PROBLEM DESCRIPTION: Transcribe the listing below in full, keeping every line exactly as it is.

GIVEN DATA:

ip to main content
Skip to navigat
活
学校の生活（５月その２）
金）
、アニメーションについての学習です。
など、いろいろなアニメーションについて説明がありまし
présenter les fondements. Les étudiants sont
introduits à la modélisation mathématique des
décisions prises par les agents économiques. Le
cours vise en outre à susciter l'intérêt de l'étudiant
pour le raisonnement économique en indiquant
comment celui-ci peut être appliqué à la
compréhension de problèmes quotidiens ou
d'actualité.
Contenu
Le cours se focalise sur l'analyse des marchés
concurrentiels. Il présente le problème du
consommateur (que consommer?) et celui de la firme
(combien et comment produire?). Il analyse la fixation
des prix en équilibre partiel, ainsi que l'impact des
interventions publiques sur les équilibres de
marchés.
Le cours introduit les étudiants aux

ANSWER BOX:
ip to main content
Skip to navigat
活
学校の生活（５月その２）
金）
、アニメーションについての学習です。
など、いろいろなアニメーションについて説明がありまし
présenter les fondements. Les étudiants sont
introduits à la modélisation mathématique des
décisions prises par les agents économiques. Le
cours vise en outre à susciter l'intérêt de l'étudiant
pour le raisonnement économique en indiquant
comment celui-ci peut être appliqué à la
compréhension de problèmes quotidiens ou
d'actualité.
Contenu
Le cours se focalise sur l'analyse des marchés
concurrentiels. Il présente le problème du
consommateur (que consommer?) et celui de la firme
(combien et comment produire?). Il analyse la fixation
des prix en équilibre partiel, ainsi que l'impact des
interventions publiques sur les équilibres de
marchés.
Le cours introduit les étudiants aux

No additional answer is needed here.